Tail Search

Tail search results can be updated in near real time, so as to track the ongoing events and validate collection and normalization of new log sources.

Tail Search Specifications

Tail search results appear in the search history, and are enabled at the press of a button. The time frame of these tail search results is not a sliding window, but starts with the earliest time in the search criteria time range, and always ends with "now." For more information on configuring the search criteria time range, see Build a Query.

The refresh interval for a tail search varies depending on the time frame selected:

Time Range	Query	Refresh Interval
Within 2 hours	Between now and 2 hours ago	5 seconds
Within 24 hours	Between now and 24 hours ago	15 seconds
Above 24 hours	Between now and 36 hours ago	30 seconds

Enable Tail Search

On the left-side menu, click the Search icon.
The Search window appears.
Execute any search query.
The results grid appears.
Click the Resume auto-refresh icon in the middle-right of the search window.
Tail Search is enabled for the search grid & visualizations.

Tail search is automatically paused when the user navigates away from the search page, and resumes when they return.
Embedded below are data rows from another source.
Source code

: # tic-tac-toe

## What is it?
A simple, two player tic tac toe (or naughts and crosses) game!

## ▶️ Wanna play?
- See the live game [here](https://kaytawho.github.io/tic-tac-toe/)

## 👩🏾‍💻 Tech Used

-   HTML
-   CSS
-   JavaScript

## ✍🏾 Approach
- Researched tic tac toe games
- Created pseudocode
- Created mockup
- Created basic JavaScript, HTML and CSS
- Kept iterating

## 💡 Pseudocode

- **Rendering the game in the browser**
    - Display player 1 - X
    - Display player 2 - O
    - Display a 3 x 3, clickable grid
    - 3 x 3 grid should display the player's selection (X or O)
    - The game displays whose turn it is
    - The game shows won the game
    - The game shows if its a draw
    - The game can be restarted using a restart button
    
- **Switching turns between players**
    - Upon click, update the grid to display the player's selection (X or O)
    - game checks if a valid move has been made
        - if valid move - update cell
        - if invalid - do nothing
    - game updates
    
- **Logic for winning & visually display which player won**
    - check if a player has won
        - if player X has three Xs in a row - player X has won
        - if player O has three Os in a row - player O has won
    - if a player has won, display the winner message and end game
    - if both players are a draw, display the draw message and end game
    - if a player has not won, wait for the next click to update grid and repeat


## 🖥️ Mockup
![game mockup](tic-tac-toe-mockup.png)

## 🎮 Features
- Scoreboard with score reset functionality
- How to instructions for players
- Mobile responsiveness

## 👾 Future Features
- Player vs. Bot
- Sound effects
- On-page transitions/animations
However, the search is not paused if the window is not the active window.

Disable Tail Search

On the Search page, execute any search query.
The results grid appears.
Click the Pause auto-refresh icon in the middle-right of the search window.
Tail Search is disabled for the search grid & visualizations.

Tail search is also disabled after five minutes of inactivity. A pop-up notification informs the user when tail search has timed out.